▸ Task statement: For each line of the data that includes the word "channel", copy the line.

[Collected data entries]
>>>>

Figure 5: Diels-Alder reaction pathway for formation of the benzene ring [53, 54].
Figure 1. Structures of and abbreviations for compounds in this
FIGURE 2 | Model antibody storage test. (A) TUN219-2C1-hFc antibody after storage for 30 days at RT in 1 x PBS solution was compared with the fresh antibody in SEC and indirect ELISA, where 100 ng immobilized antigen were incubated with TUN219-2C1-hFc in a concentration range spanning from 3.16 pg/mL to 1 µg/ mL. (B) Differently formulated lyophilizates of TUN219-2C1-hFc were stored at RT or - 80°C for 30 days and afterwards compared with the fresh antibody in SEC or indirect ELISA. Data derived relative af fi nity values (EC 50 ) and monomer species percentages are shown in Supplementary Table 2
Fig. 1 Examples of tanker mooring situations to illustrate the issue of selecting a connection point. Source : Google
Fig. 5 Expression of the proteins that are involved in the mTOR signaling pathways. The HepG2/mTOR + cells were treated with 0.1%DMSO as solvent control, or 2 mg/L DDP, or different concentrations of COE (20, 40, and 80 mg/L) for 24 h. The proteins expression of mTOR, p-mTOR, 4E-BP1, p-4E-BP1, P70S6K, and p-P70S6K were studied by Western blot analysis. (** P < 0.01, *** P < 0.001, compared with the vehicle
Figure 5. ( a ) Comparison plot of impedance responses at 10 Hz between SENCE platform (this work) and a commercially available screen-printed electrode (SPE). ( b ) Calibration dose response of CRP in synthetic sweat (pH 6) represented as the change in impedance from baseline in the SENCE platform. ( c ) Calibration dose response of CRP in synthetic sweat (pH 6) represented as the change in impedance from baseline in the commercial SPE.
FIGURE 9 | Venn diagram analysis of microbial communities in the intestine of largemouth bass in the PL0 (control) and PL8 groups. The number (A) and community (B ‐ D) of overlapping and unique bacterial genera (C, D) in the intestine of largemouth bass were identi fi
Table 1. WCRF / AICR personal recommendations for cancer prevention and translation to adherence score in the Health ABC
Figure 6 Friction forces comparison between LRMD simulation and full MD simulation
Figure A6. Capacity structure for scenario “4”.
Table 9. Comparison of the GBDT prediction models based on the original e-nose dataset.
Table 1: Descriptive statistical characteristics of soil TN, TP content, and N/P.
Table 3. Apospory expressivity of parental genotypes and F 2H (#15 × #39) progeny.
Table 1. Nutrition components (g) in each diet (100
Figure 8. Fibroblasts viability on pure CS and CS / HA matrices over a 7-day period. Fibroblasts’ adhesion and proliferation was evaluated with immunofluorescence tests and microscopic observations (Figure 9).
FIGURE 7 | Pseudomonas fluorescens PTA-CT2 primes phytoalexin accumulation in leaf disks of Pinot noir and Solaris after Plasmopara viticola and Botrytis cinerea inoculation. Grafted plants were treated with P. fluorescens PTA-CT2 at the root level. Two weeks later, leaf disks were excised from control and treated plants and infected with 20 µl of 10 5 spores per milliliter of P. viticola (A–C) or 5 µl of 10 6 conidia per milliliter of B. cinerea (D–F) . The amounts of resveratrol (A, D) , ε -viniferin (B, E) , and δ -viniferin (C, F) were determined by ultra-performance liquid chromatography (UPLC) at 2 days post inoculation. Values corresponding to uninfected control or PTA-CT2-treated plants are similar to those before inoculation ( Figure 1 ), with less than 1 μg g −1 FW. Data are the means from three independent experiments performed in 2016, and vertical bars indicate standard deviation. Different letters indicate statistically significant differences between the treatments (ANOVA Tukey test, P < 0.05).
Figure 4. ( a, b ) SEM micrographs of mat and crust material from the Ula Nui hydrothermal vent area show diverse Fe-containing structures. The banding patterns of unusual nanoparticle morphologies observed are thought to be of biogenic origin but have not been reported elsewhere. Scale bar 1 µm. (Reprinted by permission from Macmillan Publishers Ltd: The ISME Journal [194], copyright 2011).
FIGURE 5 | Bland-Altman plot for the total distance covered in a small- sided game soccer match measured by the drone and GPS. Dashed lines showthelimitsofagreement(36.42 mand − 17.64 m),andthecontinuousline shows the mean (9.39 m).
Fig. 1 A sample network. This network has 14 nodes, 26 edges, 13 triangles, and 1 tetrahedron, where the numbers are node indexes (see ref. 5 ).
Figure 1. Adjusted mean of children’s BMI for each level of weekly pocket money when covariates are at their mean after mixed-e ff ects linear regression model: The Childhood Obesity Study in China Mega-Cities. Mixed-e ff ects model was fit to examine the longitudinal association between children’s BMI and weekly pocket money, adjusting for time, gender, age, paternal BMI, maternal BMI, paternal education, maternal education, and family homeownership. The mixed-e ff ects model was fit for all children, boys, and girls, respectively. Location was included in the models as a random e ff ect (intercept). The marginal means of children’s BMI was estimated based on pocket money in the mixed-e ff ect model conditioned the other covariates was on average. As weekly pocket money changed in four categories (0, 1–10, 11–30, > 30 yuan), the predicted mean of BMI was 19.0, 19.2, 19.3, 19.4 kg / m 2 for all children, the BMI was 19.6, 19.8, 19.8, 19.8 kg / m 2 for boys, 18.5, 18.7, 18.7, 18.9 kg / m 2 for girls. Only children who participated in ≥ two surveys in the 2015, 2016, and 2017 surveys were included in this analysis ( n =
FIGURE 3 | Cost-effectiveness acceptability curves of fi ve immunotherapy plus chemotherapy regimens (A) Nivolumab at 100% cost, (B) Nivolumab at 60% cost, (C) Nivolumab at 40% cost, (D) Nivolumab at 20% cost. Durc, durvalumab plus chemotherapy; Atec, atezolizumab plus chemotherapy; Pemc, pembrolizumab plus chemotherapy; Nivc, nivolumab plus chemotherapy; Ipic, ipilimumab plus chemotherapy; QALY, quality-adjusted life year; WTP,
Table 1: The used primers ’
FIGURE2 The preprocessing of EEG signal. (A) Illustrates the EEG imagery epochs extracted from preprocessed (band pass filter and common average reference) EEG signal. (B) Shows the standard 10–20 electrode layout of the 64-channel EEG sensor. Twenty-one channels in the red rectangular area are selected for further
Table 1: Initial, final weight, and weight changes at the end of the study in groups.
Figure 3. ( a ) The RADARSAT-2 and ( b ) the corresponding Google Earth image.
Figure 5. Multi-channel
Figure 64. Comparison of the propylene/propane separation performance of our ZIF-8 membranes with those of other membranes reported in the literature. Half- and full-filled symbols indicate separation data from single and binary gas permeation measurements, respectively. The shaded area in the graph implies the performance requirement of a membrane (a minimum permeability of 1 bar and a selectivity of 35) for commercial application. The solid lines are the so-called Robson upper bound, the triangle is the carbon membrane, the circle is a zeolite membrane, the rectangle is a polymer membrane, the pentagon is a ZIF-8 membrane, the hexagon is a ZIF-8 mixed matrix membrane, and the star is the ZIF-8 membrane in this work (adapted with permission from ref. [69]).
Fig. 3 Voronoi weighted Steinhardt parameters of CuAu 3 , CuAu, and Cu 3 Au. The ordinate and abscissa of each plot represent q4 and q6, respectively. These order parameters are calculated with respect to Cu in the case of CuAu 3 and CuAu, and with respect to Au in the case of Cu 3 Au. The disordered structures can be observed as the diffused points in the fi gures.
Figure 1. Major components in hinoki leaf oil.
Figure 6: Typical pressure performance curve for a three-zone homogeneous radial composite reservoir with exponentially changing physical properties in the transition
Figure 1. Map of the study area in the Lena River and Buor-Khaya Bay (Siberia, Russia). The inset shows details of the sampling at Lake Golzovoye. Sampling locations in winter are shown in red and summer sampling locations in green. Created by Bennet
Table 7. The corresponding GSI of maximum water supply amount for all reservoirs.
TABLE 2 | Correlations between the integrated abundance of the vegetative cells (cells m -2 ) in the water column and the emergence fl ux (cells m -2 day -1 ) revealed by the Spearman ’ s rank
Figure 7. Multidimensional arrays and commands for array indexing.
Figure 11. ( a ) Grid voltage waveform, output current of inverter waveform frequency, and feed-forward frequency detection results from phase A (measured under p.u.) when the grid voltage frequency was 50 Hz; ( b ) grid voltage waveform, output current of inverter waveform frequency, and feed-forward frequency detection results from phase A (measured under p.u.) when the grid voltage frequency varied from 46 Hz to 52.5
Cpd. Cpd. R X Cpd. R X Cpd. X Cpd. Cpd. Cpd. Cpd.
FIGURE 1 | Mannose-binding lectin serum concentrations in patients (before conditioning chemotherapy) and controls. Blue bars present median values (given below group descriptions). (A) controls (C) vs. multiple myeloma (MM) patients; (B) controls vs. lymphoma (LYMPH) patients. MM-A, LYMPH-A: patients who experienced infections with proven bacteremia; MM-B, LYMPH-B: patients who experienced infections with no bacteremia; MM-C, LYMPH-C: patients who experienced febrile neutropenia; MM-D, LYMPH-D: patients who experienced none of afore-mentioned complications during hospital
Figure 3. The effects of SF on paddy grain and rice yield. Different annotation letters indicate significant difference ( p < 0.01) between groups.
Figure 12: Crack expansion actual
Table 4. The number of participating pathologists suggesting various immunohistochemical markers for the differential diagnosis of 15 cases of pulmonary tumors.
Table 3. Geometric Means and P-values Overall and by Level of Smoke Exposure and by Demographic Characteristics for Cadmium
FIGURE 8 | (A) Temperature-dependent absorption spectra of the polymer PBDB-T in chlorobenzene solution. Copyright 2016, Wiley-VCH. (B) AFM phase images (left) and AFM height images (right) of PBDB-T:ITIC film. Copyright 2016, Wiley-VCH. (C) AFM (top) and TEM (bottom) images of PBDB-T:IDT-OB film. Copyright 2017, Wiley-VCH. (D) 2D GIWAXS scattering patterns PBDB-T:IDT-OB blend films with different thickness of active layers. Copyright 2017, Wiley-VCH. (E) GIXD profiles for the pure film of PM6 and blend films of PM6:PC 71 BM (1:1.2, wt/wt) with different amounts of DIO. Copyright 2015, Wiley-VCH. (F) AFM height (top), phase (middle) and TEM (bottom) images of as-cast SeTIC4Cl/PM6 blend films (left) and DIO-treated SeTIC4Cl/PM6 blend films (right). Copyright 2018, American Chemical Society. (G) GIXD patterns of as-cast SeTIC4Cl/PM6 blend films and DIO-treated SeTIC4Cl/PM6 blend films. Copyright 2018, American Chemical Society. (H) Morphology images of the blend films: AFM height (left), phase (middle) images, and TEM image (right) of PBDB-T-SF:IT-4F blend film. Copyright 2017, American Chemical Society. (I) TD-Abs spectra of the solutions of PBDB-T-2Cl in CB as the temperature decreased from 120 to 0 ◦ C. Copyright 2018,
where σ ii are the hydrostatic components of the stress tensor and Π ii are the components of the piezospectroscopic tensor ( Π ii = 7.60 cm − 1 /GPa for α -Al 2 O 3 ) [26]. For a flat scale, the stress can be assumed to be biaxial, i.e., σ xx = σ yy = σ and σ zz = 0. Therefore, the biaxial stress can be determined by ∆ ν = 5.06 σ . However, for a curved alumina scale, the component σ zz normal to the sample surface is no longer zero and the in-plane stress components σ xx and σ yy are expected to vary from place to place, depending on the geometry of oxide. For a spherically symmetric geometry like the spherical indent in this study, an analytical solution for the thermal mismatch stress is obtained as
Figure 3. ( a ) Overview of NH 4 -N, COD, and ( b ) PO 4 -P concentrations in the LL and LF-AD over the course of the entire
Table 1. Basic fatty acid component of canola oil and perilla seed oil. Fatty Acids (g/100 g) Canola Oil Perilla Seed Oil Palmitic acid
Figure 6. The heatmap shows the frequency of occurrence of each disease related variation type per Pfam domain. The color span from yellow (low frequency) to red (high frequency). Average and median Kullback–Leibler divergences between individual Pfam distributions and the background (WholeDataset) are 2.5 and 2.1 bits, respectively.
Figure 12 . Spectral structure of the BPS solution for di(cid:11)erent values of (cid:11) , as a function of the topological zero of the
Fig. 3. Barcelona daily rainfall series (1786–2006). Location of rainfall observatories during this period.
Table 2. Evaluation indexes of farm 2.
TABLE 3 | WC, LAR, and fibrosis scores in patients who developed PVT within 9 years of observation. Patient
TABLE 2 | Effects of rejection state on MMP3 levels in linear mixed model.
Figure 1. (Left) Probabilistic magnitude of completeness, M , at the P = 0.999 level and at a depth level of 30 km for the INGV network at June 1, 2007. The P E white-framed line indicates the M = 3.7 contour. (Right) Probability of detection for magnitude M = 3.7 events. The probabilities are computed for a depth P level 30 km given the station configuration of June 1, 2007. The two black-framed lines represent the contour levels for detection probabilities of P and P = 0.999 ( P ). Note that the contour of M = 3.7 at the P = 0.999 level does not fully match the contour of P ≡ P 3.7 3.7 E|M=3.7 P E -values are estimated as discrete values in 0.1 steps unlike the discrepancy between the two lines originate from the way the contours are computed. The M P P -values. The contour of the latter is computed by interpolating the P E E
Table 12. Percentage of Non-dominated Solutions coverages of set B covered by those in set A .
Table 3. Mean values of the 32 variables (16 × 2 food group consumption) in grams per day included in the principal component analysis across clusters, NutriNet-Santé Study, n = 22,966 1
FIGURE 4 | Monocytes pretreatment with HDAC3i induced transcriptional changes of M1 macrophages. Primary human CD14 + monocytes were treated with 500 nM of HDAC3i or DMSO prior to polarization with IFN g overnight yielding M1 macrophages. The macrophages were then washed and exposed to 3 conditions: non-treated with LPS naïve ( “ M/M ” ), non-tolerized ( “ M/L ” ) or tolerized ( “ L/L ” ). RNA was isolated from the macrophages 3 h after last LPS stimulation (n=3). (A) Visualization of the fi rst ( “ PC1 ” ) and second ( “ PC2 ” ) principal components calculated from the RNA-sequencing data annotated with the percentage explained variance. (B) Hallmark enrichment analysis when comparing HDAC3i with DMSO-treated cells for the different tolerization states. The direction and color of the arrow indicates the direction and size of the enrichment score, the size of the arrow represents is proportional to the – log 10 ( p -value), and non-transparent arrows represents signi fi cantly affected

<<<<

▸ Written reply:
FIGURE2 The preprocessing of EEG signal. (A) Illustrates the EEG imagery epochs extracted from preprocessed (band pass filter and common average reference) EEG signal. (B) Shows the standard 10–20 electrode layout of the 64-channel EEG sensor. Twenty-one channels in the red rectangular area are selected for further
Figure 5. Multi-channel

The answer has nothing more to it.